**Text for analysis:**
After running her photography business for a decade in downtown Shakopee, photographer Amy Zellmer was ready for a change, because she felt like she didn't fit in. Many of the businesses around the area were multi-generational, and all were run by men. She was a 30-year-old woman working as an artist, and they didn't take her too seriously.
“It was really, really frustrating to not be supported by your local community,” she says.
Since moving into the Schmidt Artist Lofts in St. Paul a couple of years ago, it's been a completely different atmosphere. She joined the West 7th Business Association shortly after moving to town, and has felt nothing but welcome ever since.
“They're just so incredibly happy to see this building full of artists,” she says. “They're very, very supportive of it.”
Zellmer is one of 24 female artists participating in "Women at the Schmidt," an exhibit showcasing the work of residents in the building. It also honors Women's History Month.
Male dominance of the visual arts scene was so common in Minneapolis in the '70s that Schmidt artist Mary Beth Garrigan originally chose to follow her second passion while at the University of Minnesota: science.

**Data below:**
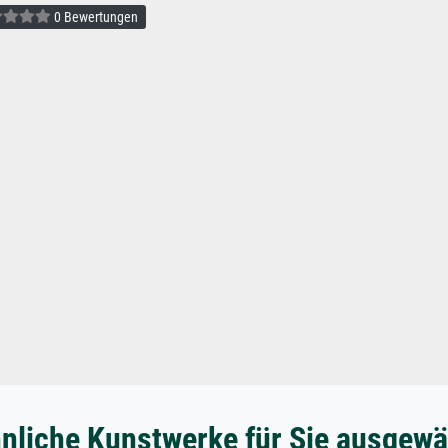
0 Bewertungen
nliche Kunstwerke für Sie ausgewä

**Prompt:** Name every city mentioned in the text about the women artists at the Schmidt Artist Lofts.

**Answer to this task:** Shakopee, St. Paul, Minneapolis